What’s more, if we read further in the Gospel account, well, this guy who got healed, I mean, man, what a weasel! I’m sorry, that’s probably not a proper theological term, but come on! The prim and proper Jews, most likely the Pharisees, who were sticklers for every point of the Law, stopped the guy because it was against the religious law to carry something as large as a mat on the Sabbath. Not only does he immediately shift the blame to the person who made him well, he doesn’t even know who it is who healed him! And when Jesus finds the guy later in the Temple, does he take the opportunity to thank Jesus and glorify God for this miracle, this healing, this restoration of wholeness and health? No, not even close!
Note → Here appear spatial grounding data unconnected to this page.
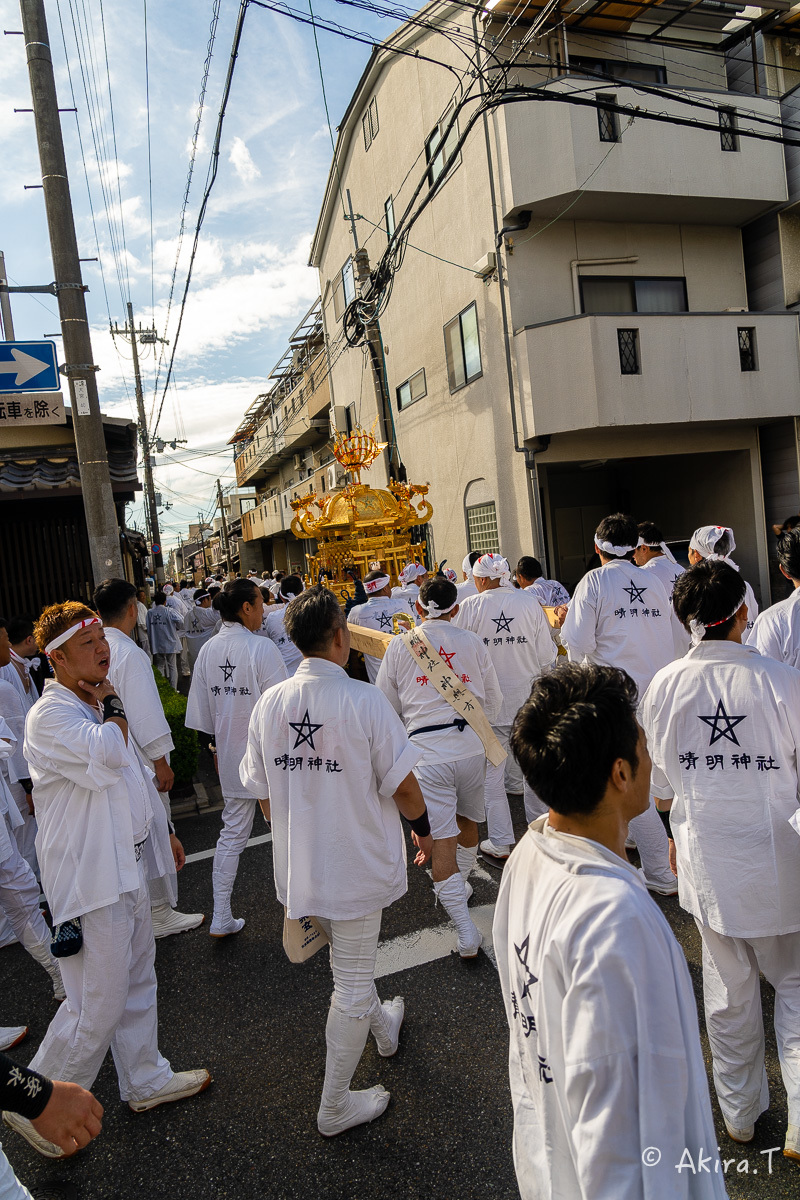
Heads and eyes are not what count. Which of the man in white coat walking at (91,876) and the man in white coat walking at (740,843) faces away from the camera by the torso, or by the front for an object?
the man in white coat walking at (740,843)

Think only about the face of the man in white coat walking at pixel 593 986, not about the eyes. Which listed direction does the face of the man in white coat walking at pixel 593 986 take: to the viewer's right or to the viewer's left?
to the viewer's right

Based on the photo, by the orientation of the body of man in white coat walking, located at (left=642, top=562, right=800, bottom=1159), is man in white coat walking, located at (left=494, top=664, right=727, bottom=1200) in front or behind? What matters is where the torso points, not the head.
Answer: behind

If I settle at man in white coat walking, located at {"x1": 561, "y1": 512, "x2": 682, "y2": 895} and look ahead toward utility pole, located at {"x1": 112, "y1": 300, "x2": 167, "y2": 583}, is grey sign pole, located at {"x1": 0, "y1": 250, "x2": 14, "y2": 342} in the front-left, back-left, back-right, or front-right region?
front-left

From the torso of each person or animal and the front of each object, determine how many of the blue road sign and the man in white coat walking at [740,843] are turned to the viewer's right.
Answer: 0

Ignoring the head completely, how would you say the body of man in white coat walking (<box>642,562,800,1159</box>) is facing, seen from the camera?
away from the camera

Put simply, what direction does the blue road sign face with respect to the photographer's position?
facing the viewer

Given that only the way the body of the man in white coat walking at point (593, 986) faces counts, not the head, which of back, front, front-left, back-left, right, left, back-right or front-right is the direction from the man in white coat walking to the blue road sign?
left

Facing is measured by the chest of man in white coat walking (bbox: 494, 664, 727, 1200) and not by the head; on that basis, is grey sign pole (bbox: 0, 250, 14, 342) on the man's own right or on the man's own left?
on the man's own left

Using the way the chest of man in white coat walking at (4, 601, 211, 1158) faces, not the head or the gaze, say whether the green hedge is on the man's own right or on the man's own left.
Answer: on the man's own left

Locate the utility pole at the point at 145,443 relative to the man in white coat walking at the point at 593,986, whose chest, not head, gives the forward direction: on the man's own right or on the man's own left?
on the man's own left

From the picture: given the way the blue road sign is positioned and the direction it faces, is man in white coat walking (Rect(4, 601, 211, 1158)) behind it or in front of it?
in front

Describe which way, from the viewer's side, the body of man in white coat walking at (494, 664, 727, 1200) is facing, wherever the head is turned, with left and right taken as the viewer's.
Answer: facing away from the viewer and to the right of the viewer

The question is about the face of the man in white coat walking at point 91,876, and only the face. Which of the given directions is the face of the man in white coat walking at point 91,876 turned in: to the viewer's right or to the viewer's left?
to the viewer's right
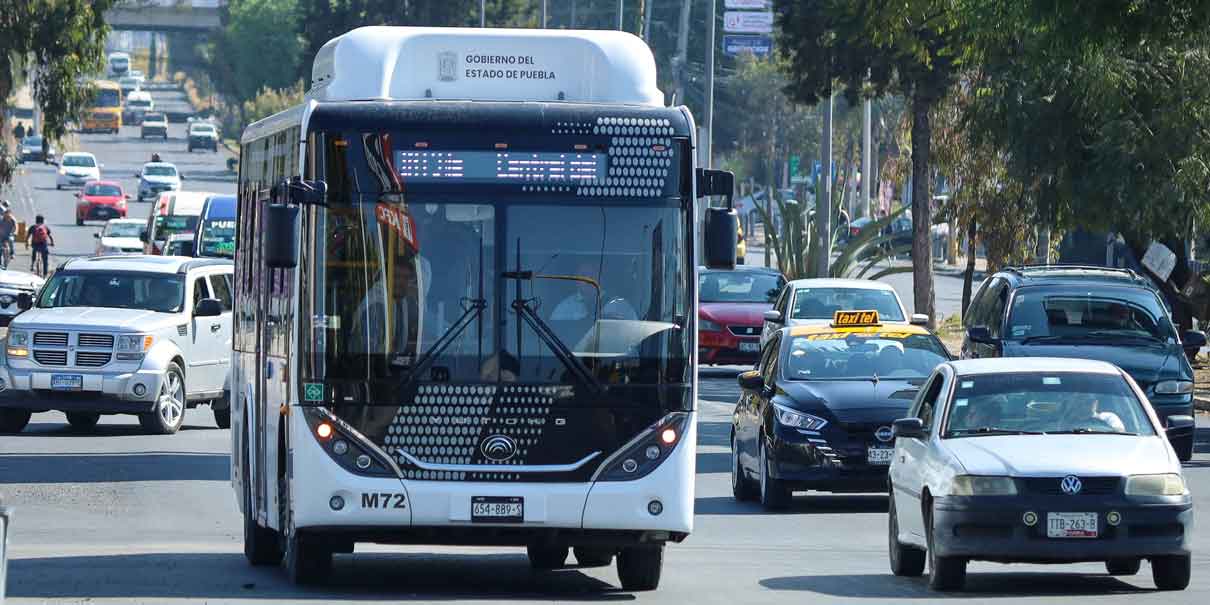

He immediately runs off to rat out Jesus to the Temple authorities!

If there were ever anyone on earth more undeserving of help, undeserving of healing, undeserving of anything, it’s this guy! Jesus gives him his life back, after nearly forty years, and in return all Jesus gets is persecution!

Can I tell you this morning that this is, for us, good news? Because what we learn from this, among other things, is that in Jesus Christ, God reaches out to us and loves us and heals us and restores us based not upon how deserving or desiring or devoted or prepared or even how cognizant or thankful we are for that healing and love and restoration, not based at all upon who we are… but upon who God is.

And whenever we, in our brokenness and inhumanity toward one another, decide that someone or some group is undeserving of God’s love, especially God’s love as demonstrated in our own lives and actions, we miss the point – and not just the point of this passage of Scripture, but the point of the Gospel.

One of my favorite passages of Scripture is found in Romans 5, verse 8: “But God demonstrates his own love for us in this: While we were still sinners, Christ died for us.”

It could be argued that Jesus went looking for the most undeserving person he could find – someone so disengaged from life that he couldn’t even be bothered to mumble “thank you” when he was given his life back, who couldn’t muster the backbone to resist selling Jesus out to the authorities, who couldn’t see love and joy and freedom and forgiveness even after it found him again in the temple – just so God could restore him – heal him – love him anyway!

Because the Gospel has never been about who deserves God’s love, it’s never been about us, and it’s never been about “them,” whoever “them” may be. It has always been, and always will be, about who God is.

And for that, we must all say “Thanks be to God!”